Join us in the art studio for an oil-pastel making workshop with Vancouver-based artist, Zoe Ann Cardinal Cire.
As part of her expanded painting and sculpture practice, Cardinal Cire creates her own pigments, paints, and oil pastels using foraged, organic and synthetic materials. Working with pigments on raw canvas, her gestures bind to the warp and weft of the canvas rather than sit atop the surface. These works resist painting conventions, positioning Cardinal Cire’s work within a personal and inherited framework wherein a canvas is a shelter, a painting is a textile, and pigment is the land.
In this workshop, Cardinal Cire will share what she has learned about lake and raw pigments, and provide a hands-on demonstration with linseed oil and beeswax to create oil pastels. Each participant will go home with their own oil-pastel stick and contribute to a sculptural work called “Lac La,” on display in the artist’s exhibition In Plains Air.
The artwork, “Lac La”, is composed of oil-pastel sculptures cast in tin cans. These sculptures refer to food eaten in the bush, and more poetically, to recipes, forms of sustenance, and vessels for berries and medicine from Cardinal Cire’s experiences in the bush on her ancestral homelands on Treaty 6 Territory.

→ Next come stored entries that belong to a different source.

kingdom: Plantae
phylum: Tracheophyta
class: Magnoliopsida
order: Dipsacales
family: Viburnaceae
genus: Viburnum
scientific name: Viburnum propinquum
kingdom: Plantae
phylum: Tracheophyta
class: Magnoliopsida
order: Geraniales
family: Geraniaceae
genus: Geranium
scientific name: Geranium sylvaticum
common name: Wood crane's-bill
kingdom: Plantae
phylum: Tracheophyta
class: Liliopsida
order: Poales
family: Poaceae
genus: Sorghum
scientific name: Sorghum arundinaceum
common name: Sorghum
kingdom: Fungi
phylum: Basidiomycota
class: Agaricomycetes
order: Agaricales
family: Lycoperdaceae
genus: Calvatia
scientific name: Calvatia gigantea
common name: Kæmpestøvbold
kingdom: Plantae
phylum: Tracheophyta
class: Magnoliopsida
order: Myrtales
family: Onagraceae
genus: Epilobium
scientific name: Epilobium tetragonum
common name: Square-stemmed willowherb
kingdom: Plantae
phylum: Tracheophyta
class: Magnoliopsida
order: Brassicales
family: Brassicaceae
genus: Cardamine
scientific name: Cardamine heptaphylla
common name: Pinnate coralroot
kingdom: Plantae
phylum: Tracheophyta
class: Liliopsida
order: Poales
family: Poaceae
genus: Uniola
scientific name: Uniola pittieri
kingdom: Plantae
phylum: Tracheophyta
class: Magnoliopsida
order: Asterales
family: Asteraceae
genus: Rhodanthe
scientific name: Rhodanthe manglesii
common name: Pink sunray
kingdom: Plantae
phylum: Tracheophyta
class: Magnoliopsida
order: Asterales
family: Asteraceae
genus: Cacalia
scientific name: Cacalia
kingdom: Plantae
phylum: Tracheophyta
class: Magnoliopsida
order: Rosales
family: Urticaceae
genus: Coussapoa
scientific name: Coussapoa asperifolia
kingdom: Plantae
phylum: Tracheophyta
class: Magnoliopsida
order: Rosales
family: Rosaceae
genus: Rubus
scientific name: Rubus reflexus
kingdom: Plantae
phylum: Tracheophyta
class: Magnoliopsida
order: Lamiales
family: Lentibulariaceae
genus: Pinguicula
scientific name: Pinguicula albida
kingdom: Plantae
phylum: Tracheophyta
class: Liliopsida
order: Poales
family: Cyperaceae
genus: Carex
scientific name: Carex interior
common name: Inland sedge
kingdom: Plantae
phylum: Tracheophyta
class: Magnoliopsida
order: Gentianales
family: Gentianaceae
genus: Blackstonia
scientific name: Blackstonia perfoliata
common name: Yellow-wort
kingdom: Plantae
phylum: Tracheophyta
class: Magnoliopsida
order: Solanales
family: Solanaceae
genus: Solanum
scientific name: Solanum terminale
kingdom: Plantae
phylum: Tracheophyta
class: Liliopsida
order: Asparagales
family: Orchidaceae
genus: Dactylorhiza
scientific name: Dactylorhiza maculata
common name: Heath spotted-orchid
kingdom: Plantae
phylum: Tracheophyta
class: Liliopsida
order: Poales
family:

Registration is open to 8 participants. Lunch will be served at 12pm.
This event is free. Please register to attend. If there is anything we can do to support your participation, please reach out to greta hamilton, TD Assistant Curator at [email protected]
Following the workshop, participants are invited to stay for an opening reception of In Plains Air, from 1-4pm, which will feature an artist-led tour of the exhibition.
Facilitator Bio Zoe Ann Cardinal Cire is a visual artist born and raised on Treaty 6 territory of central Alberta. Cire’s work talks with the culture that raised her: her kokom’s lineage of Beaver Lake Cree Nation and her moshom’s Métis lineage. These conversations oscillate between the terrains of paint, beads and textiles, focusing on place and enlivening material associations. Here, relations speak about language and memory, where it can be found, and what it says when it reaches.
Zoe Ann Cardinal Cire, Tante, dry earth pigments on raw canvas, 66”x 49”, 2026. Courtesy of the artist.